— Женя, я звала вас прошлой ночью. Мне было одиноко и страшно. Вы слышали?
— Слышал, — ответил я, и это не было ложью, потому что не было ни дня, ни ночи, чтобы я о ней не думал. Злился на нее и на себя за то, что не имею права помочь ей, защитить ее. Не захотела она дать мне такого права.
Расстались мы на трамвайной остановке, и я не боялся, что нас кто-нибудь увидит.
Через несколько дней лейтенант Кирюхин сказал, что жена Деркачёва уехала, и муж не знает куда. А его перевели со строгим выговором и понижением в должности в другую часть, в другой город.
Ту зиму я готовился в академию, занимался много, тянулся изо всех сил. Мне казалось, что если поступлю, то обязательно доставлю этим радость Наташе. Я ждал от нее писем, видел во сне конверт, надписанный ее рукой, а наяву и не знал, какой у нее почерк. В семье моей было, как говорится, нормально. Жена хлопотала, дети росли, я служил благополучно. Но иногда ночью, когда семейство уляжется, а я сижу один, одолевая науки, тоска вдруг застелет глаза, сердце сожмется в горошину и будто слышу я издалека милый голос. Уткнусь я лбом в кулаки, губы кусаю, чтобы не отозваться.

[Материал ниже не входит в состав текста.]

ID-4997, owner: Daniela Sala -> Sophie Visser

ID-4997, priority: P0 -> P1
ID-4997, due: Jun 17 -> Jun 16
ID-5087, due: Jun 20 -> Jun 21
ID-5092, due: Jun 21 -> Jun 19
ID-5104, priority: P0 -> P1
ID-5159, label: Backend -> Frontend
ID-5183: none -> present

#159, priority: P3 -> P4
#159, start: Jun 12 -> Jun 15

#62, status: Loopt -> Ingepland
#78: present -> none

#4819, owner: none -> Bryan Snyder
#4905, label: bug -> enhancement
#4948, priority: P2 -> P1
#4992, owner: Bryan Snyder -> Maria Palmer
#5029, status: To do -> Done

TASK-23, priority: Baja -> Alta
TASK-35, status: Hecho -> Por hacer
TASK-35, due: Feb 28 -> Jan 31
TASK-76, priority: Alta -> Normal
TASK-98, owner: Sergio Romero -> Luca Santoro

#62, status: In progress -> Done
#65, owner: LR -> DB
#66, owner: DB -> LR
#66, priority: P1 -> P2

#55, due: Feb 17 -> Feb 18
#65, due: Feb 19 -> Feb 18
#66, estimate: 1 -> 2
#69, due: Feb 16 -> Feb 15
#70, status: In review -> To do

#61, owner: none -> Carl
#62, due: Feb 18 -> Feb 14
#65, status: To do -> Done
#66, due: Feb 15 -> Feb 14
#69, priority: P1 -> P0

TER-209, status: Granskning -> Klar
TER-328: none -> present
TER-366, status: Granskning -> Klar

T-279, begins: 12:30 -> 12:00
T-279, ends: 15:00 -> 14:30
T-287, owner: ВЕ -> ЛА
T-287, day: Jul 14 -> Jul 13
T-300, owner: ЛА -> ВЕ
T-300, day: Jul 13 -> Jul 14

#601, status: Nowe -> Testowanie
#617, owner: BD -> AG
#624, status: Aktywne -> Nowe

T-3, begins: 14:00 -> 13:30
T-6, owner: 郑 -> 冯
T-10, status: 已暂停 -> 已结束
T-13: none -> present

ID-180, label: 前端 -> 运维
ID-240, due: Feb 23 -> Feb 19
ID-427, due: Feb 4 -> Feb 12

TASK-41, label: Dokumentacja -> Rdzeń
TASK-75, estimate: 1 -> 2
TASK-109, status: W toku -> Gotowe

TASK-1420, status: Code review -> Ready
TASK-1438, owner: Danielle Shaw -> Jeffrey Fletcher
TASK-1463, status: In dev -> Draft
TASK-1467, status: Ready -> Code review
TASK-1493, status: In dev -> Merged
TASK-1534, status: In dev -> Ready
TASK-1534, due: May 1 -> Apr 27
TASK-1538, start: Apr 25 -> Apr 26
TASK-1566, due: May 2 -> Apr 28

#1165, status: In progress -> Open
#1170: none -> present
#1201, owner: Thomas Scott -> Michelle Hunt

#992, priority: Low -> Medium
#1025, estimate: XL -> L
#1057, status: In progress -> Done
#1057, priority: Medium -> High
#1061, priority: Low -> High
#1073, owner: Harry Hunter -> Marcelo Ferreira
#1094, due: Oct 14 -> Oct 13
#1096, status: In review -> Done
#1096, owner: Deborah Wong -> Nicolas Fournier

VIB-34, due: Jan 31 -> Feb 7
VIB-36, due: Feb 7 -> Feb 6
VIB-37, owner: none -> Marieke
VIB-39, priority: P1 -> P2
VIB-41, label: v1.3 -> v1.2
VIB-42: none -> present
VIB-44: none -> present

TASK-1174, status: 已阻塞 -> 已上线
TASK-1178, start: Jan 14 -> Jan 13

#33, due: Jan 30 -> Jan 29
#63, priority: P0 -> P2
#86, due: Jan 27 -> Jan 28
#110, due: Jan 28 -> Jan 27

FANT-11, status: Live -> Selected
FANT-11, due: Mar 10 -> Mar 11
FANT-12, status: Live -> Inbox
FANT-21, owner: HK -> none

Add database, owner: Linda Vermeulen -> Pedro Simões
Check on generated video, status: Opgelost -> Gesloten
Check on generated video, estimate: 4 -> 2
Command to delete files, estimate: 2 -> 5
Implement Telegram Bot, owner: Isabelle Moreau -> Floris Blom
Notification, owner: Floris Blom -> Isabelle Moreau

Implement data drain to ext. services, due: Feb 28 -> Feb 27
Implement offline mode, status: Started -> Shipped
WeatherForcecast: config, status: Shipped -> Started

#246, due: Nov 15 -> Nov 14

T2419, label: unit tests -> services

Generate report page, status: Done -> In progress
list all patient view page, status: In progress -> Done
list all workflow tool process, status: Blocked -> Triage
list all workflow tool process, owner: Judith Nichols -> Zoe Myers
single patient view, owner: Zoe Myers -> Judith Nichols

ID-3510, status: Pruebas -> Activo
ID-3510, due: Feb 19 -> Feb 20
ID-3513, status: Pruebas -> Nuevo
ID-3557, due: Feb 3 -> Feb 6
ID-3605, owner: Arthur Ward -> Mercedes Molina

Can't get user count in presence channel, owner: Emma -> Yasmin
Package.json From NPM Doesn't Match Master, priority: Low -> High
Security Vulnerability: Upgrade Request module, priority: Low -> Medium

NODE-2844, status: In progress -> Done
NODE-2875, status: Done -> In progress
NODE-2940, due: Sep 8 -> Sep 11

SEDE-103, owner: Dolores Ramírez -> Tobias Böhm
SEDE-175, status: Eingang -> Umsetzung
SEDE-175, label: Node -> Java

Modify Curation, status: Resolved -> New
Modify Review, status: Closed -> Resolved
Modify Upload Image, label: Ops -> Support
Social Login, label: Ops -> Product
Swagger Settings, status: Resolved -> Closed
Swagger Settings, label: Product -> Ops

Приняли меня на заочный, и некогда стало вспоминать тот осенний дождливый вечер, когда увез ее от меня трамвай. Но я ее не забыл, была Наташа запрятана глубоко в моей душе и прочно; казалось, и живу-то я на свете для встречи с ней.
Подполковник Деркачёв снова служил в нашем военном округе. Кто-то из офицеров рассказывал, что он вымолил прощение у жены, и она вернулась к нему. Я злился на Наташу, но был рад, что теперь знаю, где она есть. Прошло два года, и мы увиделись. Ездил я по служебным делам и, сделав большой крюк, заехал в тот город. Было это перед Новым годом. Снег валил такой же, как сейчас. Стоял я у подъезда школы, караулил учительницу третьего «Б». Вышла она со стайкой ребятишек, меня не заметила. Я шел сзади, видел сквозь снегопад серый воротник и серую шапочку, слышал Наташу и доволен был этим.
Детвора долго не отставала от учительницы, наконец Наташа осталась одна, перешла улицу и свернула в сквер, безлюдный, засыпанный снегом. Лишь неширокие дорожки расчищены были на аллейках. Я перемахнул решетку и пошел навстречу… Наташа замерла, качнулась и упала бы, если бы я не подхватил ее. Лицо сделалось белым как снег, на ресницах бахрома снежная, а губы мне улыбаются и руки в моих ладонях дрожат. Еле выговорил я:
— Видишь, не проходит моя блажь.
У нее на щеках то ли слезы, то ли следы снежинок. Прошептала:
— Спасибо. Наверное, поэтому я и жива.
Мой поезд отправлялся вечером, и почти до отхода его были мы в этом сквере. Что больше: говорили или молчали — не помню. Прощаясь, Наташа заплакала. Мы уходили в разные стороны, каждый в свою судьбу, а по справедливости она должна была быть у нас одна на двоих. Больше мы не виделись…
Домой охотники ехали молча. Лежали все вчетвером плечо к плечу в кузове на охапках сена, из которого не выветрился запах лета, смотрели в небо, а оно глядело на них яркими звездами. Снег давно перестал.
— Весь высыпался, — прервал молчание Носатов. — Все вытрясло небесное решето.